Per i rami vita, il margine posseduto (29,7 miliardi) era pari a 1,60 volte il minimo richiesto dalla legge (18,6 miliardi); tale rapporto era nel 2013 pari a 1,73. Nei rami danni il rapporto tra il margine di solvibilità posseduto (16,9 miliardi) e quello minimo da costituire (6,2 miliardi) era pari nel 2014 a 2,74 (2,59 nel 2013).

“Questi risultati positivi non devono, tuttavia, indurre a sottovalutare alcune problematiche destinate ad avere, in prospettiva, un impatto rilevante. Mi riferisco, innanzitutto, al basso livello dei tassi di interesse, che, comprimendo i risultati della gestione finanziaria, rende più difficile, nel comparto vita, garantire rendimenti significativi agli assicurati e un’adeguata remunerazione del capitale e delle reti distributive”, ha detto Minucci, ricordanto che la minore redditività finanziaria avrà effetto, poi, anche sui rami danni, evidenziando, ancor più che in passato, l’importanza di perseguire l’equilibrio tecnico con un’attenta selezione dei rischi assunti.

“È evidente, dunque, che le imprese, di fronte a questo scenario, dovranno modificare il loro modello gestionale individuando forme di investimento più redditizie, attuando rigorose politiche di underwriting e più incisivi controlli di tutte le componenti di costo. Un diffuso impiego delle nuove tecnologie rappresenterà un fattore fondamentale di successo”, ha concluso.

Riguardo alla nuova normativa prudenziale, Minucci  ha ricordato che “Mancano pochi mesi all’entrata in vigore di Solvency II, il nuovo regime europeo di vigilanza prudenziale”, dal 1° gennaio 2016 pertanto “occorre tenere in debito conto la necessità di graduare gli adempimenti e i relativi costi” altrimenti sulle compagnie assicurative potrebbero gravare “oneri inutili e insostenibili”. 

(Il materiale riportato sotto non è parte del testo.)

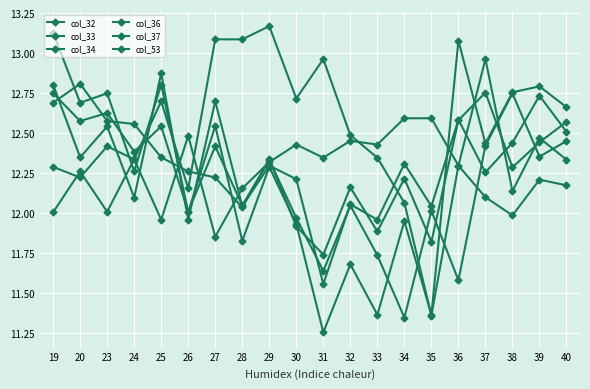

Which series has the largest total across all categories?

col_53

È questa la critica avanzata da Minucci, che lamenta “il pericolo che siano introdotti ingiustificati inasprimenti delle regole”. “I coefficienti patrimoniali per la varie tipologie di rischio riflettono un equilibrio faticosamente raggiunto, che non puo’ essere rimesso in discussione a pochi mesi dall’entrata in vigore del nuovo sistema. Nel caso specifico – ha concluso – la modifica produrrebbe un indebito aggravamento dei requisiti a fronte dell’investimento in Titoli di Stato”. 

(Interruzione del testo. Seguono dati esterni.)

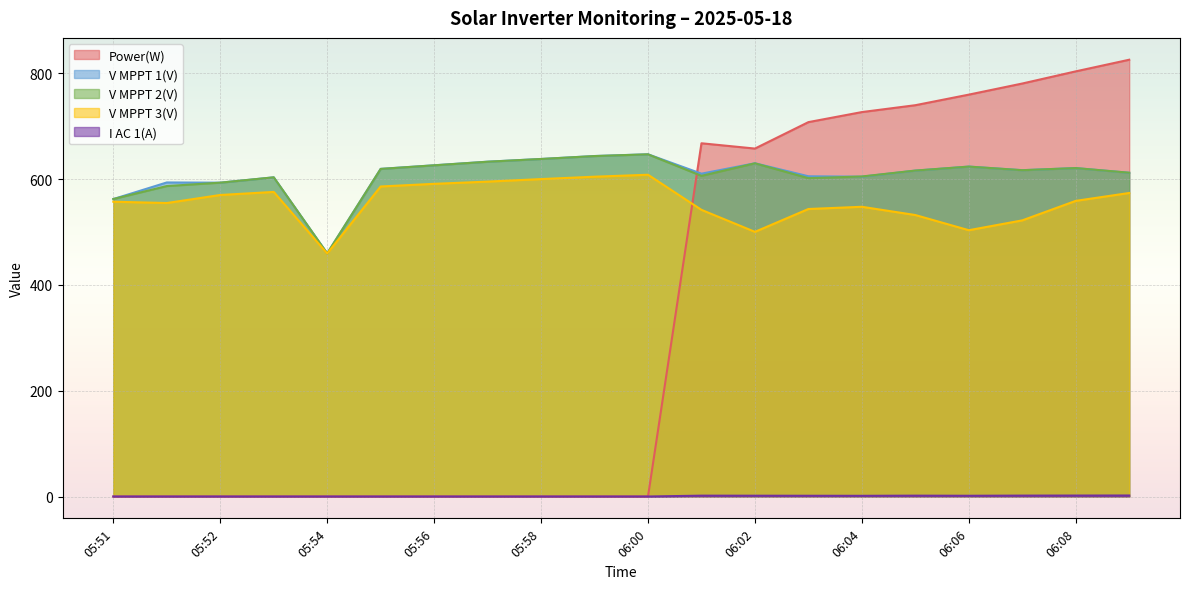

How many categories are shown in the chart?

20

Minucci ha anche ricordato la grande importanza del settore come investitore.

“Alla fine del 2014 gli investimenti complessivi delle nostre imprese erano pari a 630 miliardi di euro, il 12% in più rispetto all’anno precedente”. 

Minucci ha spiegato che “quasi la metà degli investimenti delle compagnie è rappresentata da Titoli di Stato italiani, che hanno sempre garantito rendimenti soddisfacenti e che oggi consentono di registrare significative plusvalenze potenziali”. “A questi fini, è positivo che la normativa abbia progressivamente ampliato la gamma delle opportunità di investimento per la nostra industria, prevedendo la facoltà di erogare finanziamenti diretti alle imprese, oltre che di investire in minibond, titoli cartolarizzati e operazioni di private placement”. 

Secondo un’indagine campionaria, le compagnie assicurative hanno destinato “12 mld a società italiane utilizzando queste nuove forme di investimento. Si tratta di un valore ancora piccolo se rapportato al totale del portafoglio titoli del settore, ma sicuramente significativo in un momento in cui è forte la domanda, da parte delle imprese, di alternativi al credito bancario”, ha sottolineato Minucci.